文:Michael Kanellos(CNET News.com)
編集校正:坂和敏(編集部)
2006年02月01日 18時38分

--パナソニックは米国市場で、他にどのような製品に力を入れていく予定ですか。

 高品位映像がパナソニックの進む方向性です。われわれが販売に力を入れているのはプラズマテレビだけではありません。ホームシアター製品--すなわち、DVDレコーダーや、2006年中にはおそらくBlu-ray方式のDVDプレーヤー、それにアンプやスピーカーにも力を入れていきます。それから、HDテレビとデジタルカメラを組み合わせることもできます。デジタルカメラで撮った写真をSD(Secure Digital)カードに記録し、それをプラズマテレビのスロットで観ることもできます。今や写真は、紙に印刷したものではなくテレビの大きな画面で楽しめるようになっているわけです。友人や家族に、スライドショー形式で写真を見せることもできます。
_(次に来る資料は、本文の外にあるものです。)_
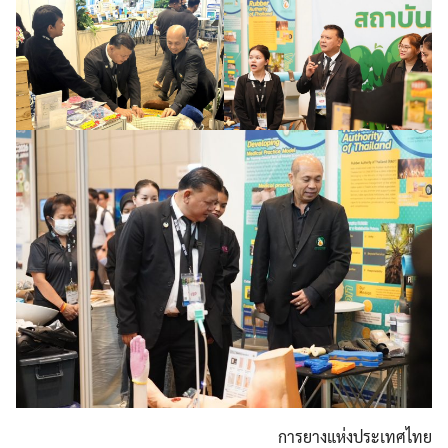
การยางแห่งประเทศไทย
 さらに、セキュリティカメラをIP接続することも可能です。家やガレージ、裏庭側の窓を監視することもできるし、カメラにセンサーを追加することもできます。また、誰かが侵入してきた時に、プラズマテレビの隅にその映像を映し出すこともできます。こういったことは、アナログ技術しかなかった頃には不可能でしたが、デジタル技術のおかげで今では可能になっています。

 問題は、それをどうやって人々に伝えていくかということです。そういったことが可能になっているとは知らない消費者に対して、われわれはもっと手を差し伸べる努力をしなければなりません。テレビはテレビでしかないと考える人々もいますが、現代におけるテレビは、従来のテレビとは違います。いつかは、テレビ電話という形でそれを目にすることになるでしょう。
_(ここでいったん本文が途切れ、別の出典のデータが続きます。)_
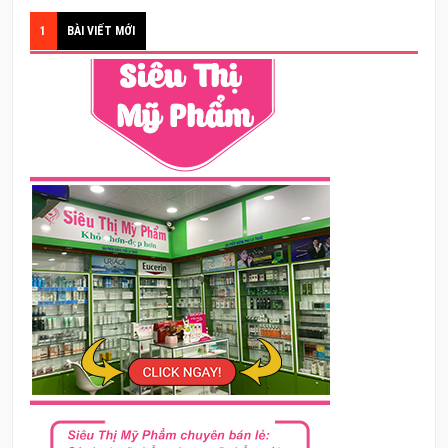
1
BÀI VIẾT MỚI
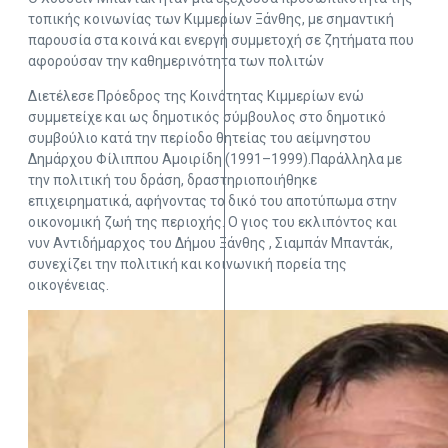
τοπικής κοινωνίας των Κιμμερίων Ξάνθης, με σημαντική
παρουσία στα κοινά και ενεργή συμμετοχή σε ζητήματα που
αφορούσαν την καθημερινότητα των πολιτών
Διετέλεσε Πρόεδρος της Κοινότητας Κιμμερίων ενώ
συμμετείχε και ως δημοτικός σύμβουλος στο δημοτικό
συμβούλιο κατά την περίοδο θητείας του αείμνηστου
Δημάρχου Φίλιππου Αμοιρίδη (1991–1999).Παράλληλα με
την πολιτική του δράση, δραστηριοποιήθηκε
επιχειρηματικά, αφήνοντας το δικό του αποτύπωμα στην
οικονομική ζωή της περιοχής. Ο γιος του εκλιπόντος και
νυν Αντιδήμαρχος του Δήμου Ξάνθης , Σιαμπάν Μπαντάκ,
συνεχίζει την πολιτική και κοινωνική πορεία της
οικογένειας.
--ビデオ会議システムに力を入れていくと計画はありますか。ビデオ会議は人々に好まれるアイデアの1つですが、まだ主流にはなっていません。

今年は計画していませんが、来年にはと考えています。ビデオ会議への需要は確かにあります。

--HDビデオカメラはどうでしょうか。いくつかのモデルが2005年に発売されましたが、ものすごく高価です。

 われわれは、一般ユーザー向けではなく、「プロシューマー(プロフェッショナルとコンシューマーを組み合わせた語)」向けのモデルをすでに出しています。このモデルは12月に発表したばかりです。一般向けのモデルは2007年に発売する予定で、CESではそのモックアップを展示しています。価格は1000ドルぐらいを予定しており、これは(一般向けのHDビデオカメラの価格として)魅力的だと思っています。

--パナソニックのブースで展示されているカメラの多さが目を引きます。

 われわれがカメラに一段と力を入れ始めたのは2005年後半でした。そして今年は、米国のパナソニックにとってデジタルスチルカメラの年であり、2005年の3倍のビジネスを見込んでいます。特に注力していくものとしては、光学式手ぶれ補正機能があります。これは、シャッターを押した時にカメラを持つ手が震えても、とてもくっきりした写真を撮れるようにする機能です。また、ワイドスクリーンテレビのような、縦横比16:9の写真を撮ることができる機種も提供しています。

--2年前のCESでは、どの米国企業でも家電分野に大々的に参入する計画だと言っていました。しかし、そういった企業の動きは2年前に比べて静かになっており、(CESの)メインフロアでもDellの大きなブースは見あたりません。これらの企業は、家電市場への参入の難しさを過小評価していたのでしょうか。

 彼らのことを競合相手とはまったく思っていないことは確かです。また、彼らが失敗した理由は私にはわかりません。おそらく・・・プラズマに話を戻しましょう。われわれは、テレビの画質に力を入れています。私は主にコンピュータ分野で仕事をしてきました。今回米国に赴任するまでは、松下でコンピュータビジネスの責任者をしていました。そのため、私にはコンピュータ業界の人間のメンタリティがわかります。テレビ屋とコンピュータ屋のメンタリティはまったく違います。テレビについていえば、われわれは常に、その品質や色に非常にこだわります。しかし、コンピュータ業界の人間は、正直なところ、そのようなことを気にかけません。私も(コンピュータの仕事をしていた時には)そうでした。コンピュータは動画を再生できればそれでよいのです。

--それに関連する質問ですが、米国で一般ユーザー向けのノートPC市場に参入しようと考えたことがありますか。パナソニックは日本ではたくさんのノートPCを販売していますね。

 パナソニックは米国では政府機関や警察、通信業界に焦点を絞り、「TOUGHBOOK」を販売しています。TOUGHBOOKは非常に堅牢にできており、落としても壊れません。

 私は日本にいた時、PCの携帯性の向上とバッテリ駆動時間の長時間化を優先事項にしていました。しかし、米国のPCユーザーは、らくに持ち運びできたり、軽かったりしても、その分価格が高くなることを良しとしません。彼らは重いノートPCを持ち歩いています。これは日米の市場の違いです。